Preventing Arcing
Designing Bond Requirements to Prevent Arcing on Aircraft Wing
EMA3D® simulation can be used to determine how much current will flow through a seam or joint in a bond. This metric can then be used to determine what impedance requirement should be placed upon a particular bond. This simple example shows how an aircraft designer can use simulation to specify fastener impedance and then mitigation techniques when the requirements are not feasible.
We will consider a section of an aircraft where metal is connected to carbon fiber composite. This section could be on a wing near a fuel tank so arcing is an important concern. The metal rib is connected to the composite skin via fasteners.
For this simple example we will assume that all the lightning detachment is on the composite, and there are no other current paths except through the fasteners at the composite-metal connection. Therefore we are concerned about arcing at those fasteners. We will use the standard value of 500 V for the threshold at which arcing occurs. Using Ohm’s law we can determine that the impedance of this entire composite-metal bond must be less than 2.5 milliohms or arcing will occur. However, let’s assume that this aircraft section is near a fuel tank so we would like to have a 20 dB margin on any requirement. Therefore the entire bond must be 0.25 milliohms.
Assume the area of the metal that is in contact with the composite is 6” wide and 2’ long. Here is a look at fastener spacing and fastener impedance requirements that would be necessary to meet the 0.25 milliohm requirement.
Let’s assume the technology at this aircraft manufacturer produces a fastener impedance of around 20 milliohms for metal and composite connections. This would require the aircraft engineer to have a fastener spacing of less than 1”, which is not mechanically feasible. Mechanically the closest the fasteners can be spaced are 1”
How does the aircraft designer meet this mechanical requirement and still prevent arcing?
The simple answer is to provide an alternative path for the lightning current. EMA® has designed lightning return networks (LRN) for numerous vehicles to mitigate this problem. In this simplified example – we assume that there is a large copper conductor (bond strap) running from the metal to another section of metal near the composite.
This sample bond strap takes approximately 130 kA of current and 70 kA of current continues to flow through the composite-metal bond. (This is a simplified example so we are ignoring late time current redistribution.)
The orange line on the plot below shows the fastener spacing vs. fastener impedance when the LRN (in this case a bond strap) is in place. Since less current is flowing through the bond, the overall bond the impedance requirement can be relaxed to 7.1 milliohms, or 0.71 milliohms with the 20 dB margin.
From this plot one can see that with a LRN in place the aircraft designer is able to have a 1″ fastener spacing which is mechanically feasible.

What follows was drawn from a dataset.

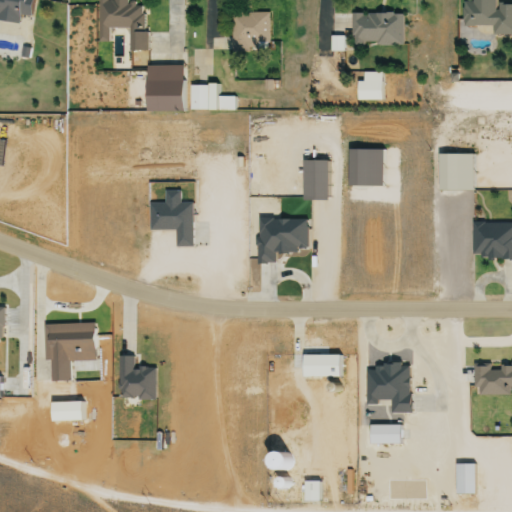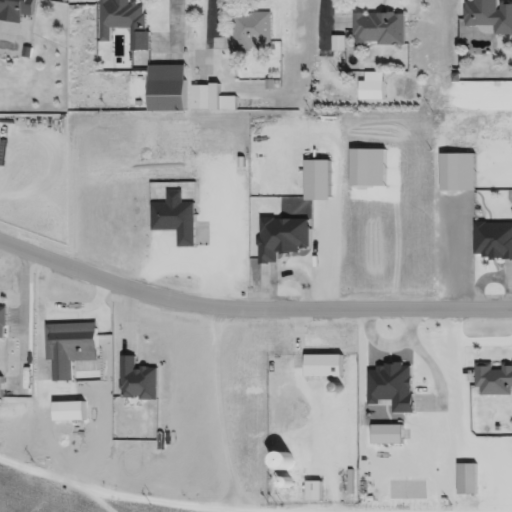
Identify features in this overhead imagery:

EMA3D® is able to predict the current and voltage which would occur at any seam or joint at a bond. EMA® is able to work with designer to help determine impedance requirements. In some cases the design of a specific lightning path (LRN) is necessary to meet design requirements and prevent vehicle damage. EMA® has extensive experience designing and simulating these type of systems. Trade studies of various bonding methods and lightning mitigation techniques can be rapidly preformed and are often useful for a customer to determine which type of mitigation is most effective for their program.